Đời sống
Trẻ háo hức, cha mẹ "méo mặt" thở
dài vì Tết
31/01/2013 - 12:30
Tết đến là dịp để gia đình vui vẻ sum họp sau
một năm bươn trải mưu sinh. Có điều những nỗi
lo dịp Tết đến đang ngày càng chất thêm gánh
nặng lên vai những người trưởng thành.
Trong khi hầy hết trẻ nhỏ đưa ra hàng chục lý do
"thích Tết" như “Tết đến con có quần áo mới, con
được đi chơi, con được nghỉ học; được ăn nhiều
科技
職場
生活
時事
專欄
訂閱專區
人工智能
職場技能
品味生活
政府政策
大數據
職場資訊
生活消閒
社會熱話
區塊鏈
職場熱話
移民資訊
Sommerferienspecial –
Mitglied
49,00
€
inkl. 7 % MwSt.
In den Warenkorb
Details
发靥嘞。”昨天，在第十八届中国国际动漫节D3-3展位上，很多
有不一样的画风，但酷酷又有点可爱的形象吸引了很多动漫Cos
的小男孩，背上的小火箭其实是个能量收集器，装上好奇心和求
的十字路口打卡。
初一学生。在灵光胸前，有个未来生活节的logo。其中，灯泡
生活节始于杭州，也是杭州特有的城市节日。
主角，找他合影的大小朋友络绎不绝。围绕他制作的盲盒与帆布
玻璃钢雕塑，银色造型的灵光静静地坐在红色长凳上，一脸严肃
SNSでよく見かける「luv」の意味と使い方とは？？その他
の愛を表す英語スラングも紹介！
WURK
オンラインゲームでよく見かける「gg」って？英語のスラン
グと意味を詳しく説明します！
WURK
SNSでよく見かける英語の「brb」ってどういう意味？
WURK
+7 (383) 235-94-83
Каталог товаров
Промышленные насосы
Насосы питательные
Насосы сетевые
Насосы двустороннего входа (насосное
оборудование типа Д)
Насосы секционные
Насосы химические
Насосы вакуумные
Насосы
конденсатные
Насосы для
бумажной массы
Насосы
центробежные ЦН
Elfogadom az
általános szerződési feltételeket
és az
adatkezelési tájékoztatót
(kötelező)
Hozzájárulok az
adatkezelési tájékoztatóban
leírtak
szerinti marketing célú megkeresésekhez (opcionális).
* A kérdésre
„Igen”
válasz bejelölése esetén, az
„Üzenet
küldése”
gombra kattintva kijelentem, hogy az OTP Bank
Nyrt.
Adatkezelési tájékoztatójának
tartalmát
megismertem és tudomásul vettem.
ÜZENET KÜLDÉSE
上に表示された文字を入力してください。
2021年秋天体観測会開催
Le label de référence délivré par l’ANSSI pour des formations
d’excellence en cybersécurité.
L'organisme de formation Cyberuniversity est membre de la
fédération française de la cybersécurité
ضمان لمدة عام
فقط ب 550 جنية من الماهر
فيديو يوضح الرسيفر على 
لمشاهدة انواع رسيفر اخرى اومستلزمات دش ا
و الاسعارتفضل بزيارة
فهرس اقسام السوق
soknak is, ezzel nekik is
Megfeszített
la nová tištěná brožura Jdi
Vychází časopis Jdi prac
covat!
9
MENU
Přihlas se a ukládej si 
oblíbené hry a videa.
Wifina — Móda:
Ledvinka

TASK ITEM: Show each line of the records above that contains the word "cybersécurité", copying every such line in full.

FINAL ANSWER:
d’excellence en cybersécurité.
fédération française de la cybersécurité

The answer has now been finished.